What to do: Go through the listing and copy each line with the string "lines".
------------------------------------
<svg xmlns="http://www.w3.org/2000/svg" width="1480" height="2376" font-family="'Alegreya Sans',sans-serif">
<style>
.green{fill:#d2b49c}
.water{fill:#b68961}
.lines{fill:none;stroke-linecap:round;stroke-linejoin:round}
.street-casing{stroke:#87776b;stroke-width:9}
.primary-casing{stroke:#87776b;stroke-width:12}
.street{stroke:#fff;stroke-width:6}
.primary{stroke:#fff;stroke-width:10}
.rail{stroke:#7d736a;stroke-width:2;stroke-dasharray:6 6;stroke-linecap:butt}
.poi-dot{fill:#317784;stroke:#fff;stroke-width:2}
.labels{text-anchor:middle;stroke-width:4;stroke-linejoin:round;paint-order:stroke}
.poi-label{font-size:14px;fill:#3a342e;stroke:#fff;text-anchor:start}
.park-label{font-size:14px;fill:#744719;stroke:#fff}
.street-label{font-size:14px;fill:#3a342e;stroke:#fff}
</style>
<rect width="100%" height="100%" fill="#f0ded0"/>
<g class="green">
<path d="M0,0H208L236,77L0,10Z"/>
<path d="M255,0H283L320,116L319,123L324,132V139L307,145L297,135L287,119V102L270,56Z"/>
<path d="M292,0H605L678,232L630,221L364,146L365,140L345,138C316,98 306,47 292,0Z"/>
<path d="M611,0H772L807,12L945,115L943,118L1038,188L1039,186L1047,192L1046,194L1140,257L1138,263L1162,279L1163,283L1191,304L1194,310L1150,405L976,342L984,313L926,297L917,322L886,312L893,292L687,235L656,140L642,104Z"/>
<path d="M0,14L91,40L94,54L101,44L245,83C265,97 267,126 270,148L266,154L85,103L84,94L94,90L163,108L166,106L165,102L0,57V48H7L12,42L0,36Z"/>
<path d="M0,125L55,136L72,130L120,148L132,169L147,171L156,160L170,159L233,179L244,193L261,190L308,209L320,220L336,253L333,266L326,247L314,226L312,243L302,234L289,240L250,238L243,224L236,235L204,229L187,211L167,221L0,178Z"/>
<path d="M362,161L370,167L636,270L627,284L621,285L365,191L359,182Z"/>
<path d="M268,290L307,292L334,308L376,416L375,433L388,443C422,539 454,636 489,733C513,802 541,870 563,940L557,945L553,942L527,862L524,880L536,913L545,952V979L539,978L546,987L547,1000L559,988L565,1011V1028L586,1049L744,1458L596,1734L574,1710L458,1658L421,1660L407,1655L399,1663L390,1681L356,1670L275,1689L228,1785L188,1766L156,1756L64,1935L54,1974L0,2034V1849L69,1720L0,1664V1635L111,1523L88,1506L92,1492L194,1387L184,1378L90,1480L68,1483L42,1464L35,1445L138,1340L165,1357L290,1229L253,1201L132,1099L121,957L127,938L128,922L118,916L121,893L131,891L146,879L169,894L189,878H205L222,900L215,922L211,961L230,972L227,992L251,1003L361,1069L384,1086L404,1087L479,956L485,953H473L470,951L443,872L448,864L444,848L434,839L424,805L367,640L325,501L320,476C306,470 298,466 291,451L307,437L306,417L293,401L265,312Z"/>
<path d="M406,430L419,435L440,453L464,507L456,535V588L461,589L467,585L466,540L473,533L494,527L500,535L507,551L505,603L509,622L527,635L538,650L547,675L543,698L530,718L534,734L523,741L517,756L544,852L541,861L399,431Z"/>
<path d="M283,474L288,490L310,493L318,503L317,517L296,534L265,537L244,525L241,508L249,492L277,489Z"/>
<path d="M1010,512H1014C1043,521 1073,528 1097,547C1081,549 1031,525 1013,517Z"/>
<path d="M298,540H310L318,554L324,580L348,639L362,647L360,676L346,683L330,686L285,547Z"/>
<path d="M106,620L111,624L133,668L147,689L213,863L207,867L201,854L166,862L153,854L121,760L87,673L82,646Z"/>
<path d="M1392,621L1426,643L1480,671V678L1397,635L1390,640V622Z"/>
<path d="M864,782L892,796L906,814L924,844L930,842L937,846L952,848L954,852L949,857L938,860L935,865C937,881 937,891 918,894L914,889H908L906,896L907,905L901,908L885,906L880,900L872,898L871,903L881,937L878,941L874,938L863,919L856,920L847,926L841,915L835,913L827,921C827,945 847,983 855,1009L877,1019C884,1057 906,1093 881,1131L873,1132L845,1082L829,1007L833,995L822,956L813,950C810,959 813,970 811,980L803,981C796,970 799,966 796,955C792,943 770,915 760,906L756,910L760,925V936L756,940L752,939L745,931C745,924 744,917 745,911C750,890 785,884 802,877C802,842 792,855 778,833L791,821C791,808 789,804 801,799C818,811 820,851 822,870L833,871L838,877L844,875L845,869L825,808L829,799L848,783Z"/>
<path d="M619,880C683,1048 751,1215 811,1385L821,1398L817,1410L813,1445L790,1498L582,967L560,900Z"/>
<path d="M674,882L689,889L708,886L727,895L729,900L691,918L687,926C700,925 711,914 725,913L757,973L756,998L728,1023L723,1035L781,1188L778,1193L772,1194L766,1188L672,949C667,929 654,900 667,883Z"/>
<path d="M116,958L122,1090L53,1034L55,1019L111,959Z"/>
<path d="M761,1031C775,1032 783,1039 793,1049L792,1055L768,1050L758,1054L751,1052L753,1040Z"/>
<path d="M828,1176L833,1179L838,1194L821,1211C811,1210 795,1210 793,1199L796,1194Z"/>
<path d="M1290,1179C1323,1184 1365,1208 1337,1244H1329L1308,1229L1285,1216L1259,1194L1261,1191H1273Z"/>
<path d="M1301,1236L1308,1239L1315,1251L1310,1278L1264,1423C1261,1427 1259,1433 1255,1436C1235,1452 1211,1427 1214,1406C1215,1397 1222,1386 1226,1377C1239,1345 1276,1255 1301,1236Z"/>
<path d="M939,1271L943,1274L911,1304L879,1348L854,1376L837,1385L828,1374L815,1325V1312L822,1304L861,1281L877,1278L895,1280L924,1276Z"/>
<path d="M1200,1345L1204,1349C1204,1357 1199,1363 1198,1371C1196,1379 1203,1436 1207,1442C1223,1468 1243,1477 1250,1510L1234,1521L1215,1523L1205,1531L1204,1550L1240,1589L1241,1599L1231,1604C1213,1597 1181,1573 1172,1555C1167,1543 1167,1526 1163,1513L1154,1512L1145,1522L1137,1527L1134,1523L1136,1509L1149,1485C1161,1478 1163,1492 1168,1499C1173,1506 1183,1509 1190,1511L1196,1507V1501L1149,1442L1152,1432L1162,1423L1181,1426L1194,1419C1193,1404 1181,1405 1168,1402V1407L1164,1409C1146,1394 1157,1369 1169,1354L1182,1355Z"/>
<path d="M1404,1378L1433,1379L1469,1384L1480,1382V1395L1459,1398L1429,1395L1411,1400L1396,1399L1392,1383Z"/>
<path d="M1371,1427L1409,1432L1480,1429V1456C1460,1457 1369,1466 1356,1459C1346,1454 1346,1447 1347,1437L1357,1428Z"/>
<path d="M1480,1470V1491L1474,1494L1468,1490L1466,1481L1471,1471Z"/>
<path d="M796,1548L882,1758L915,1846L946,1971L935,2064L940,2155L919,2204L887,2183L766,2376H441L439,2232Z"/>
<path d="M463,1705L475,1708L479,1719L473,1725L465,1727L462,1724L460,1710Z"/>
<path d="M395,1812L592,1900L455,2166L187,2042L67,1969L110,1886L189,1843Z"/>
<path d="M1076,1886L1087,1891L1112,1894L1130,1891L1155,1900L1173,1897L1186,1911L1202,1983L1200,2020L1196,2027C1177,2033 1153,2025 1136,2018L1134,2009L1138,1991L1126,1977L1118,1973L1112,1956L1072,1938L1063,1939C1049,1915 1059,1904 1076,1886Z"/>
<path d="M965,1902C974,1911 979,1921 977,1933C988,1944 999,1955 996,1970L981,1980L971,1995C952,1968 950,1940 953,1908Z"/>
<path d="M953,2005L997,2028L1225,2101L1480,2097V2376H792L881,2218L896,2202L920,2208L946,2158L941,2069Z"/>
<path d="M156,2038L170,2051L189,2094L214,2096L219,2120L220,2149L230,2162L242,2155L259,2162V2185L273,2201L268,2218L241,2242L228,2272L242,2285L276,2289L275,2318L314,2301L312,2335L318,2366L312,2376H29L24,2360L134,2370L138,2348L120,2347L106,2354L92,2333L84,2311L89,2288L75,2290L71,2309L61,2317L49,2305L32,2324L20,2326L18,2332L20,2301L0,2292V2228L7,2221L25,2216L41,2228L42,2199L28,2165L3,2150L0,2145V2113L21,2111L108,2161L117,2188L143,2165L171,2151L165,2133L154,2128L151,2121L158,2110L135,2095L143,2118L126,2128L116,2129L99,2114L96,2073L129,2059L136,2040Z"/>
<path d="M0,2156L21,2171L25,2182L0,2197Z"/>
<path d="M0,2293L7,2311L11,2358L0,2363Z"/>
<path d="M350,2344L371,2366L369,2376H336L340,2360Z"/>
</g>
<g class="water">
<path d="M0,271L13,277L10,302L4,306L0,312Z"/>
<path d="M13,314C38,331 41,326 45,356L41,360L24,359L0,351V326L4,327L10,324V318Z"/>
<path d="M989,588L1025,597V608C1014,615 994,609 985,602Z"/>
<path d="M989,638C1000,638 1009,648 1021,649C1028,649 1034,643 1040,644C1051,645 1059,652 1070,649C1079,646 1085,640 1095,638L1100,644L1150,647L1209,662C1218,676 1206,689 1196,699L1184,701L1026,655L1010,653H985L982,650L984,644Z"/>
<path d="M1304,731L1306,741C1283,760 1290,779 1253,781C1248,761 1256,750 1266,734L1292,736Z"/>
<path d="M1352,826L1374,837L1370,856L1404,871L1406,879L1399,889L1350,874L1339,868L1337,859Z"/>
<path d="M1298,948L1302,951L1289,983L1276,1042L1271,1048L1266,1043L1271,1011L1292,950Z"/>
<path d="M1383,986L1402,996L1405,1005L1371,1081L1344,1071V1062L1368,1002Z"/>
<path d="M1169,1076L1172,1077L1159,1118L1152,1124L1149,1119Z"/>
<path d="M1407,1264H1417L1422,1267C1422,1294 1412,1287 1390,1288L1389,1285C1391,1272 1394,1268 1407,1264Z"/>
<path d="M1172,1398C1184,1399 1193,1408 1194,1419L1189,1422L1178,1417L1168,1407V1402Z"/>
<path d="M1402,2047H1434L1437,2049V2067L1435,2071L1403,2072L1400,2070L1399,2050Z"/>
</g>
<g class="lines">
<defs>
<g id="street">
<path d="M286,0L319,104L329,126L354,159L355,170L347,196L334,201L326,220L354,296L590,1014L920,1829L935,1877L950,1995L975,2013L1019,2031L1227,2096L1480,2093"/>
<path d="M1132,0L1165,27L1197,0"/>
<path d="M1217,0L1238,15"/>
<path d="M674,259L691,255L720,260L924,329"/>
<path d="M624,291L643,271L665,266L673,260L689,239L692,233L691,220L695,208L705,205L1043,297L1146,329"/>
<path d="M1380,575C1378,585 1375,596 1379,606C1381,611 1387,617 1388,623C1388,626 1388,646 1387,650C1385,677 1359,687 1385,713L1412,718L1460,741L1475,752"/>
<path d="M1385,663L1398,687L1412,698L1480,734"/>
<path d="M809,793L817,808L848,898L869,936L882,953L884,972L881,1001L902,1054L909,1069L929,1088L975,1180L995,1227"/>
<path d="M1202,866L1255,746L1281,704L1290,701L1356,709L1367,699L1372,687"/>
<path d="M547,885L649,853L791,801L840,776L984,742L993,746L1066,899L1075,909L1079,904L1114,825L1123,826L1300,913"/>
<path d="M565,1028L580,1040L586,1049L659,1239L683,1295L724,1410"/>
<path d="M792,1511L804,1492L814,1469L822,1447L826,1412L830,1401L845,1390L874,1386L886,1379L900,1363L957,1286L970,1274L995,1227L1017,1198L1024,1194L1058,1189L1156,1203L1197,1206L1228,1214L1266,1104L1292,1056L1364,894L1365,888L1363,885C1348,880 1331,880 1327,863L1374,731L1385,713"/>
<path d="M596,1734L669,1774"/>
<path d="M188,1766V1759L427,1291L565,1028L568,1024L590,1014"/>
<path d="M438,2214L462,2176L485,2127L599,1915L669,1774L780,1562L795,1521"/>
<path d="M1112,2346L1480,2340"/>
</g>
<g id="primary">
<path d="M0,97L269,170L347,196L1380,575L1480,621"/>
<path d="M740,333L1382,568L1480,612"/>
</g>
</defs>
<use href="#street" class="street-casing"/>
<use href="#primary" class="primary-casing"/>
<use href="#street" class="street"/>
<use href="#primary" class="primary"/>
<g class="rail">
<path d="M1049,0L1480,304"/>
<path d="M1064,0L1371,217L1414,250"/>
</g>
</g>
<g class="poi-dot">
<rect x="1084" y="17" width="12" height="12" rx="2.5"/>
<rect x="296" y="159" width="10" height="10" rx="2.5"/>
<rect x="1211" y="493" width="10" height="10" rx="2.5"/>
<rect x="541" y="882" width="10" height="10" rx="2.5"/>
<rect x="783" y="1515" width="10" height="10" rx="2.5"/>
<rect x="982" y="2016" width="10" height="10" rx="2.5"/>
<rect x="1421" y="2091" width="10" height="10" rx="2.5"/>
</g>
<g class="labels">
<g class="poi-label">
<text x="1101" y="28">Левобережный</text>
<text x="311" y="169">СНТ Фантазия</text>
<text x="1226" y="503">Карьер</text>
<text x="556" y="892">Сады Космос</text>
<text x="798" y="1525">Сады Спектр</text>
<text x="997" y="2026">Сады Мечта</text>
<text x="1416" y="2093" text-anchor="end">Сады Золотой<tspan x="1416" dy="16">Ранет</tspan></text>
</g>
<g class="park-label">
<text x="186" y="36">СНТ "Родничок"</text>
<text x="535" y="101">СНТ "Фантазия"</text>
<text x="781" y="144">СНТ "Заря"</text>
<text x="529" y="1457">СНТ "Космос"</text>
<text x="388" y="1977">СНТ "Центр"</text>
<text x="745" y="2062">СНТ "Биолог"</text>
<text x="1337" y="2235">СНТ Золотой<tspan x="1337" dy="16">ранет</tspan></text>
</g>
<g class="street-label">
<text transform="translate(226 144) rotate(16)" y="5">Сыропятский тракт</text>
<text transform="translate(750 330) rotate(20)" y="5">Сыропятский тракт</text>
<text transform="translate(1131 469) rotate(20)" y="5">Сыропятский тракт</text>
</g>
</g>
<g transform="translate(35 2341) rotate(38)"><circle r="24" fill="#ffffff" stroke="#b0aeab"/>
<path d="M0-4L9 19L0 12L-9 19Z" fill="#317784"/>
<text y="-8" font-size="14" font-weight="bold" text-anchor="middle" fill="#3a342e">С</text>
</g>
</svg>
------------------------------------
Solved exercise:
.lines{fill:none;stroke-linecap:round;stroke-linejoin:round}
<g class="lines">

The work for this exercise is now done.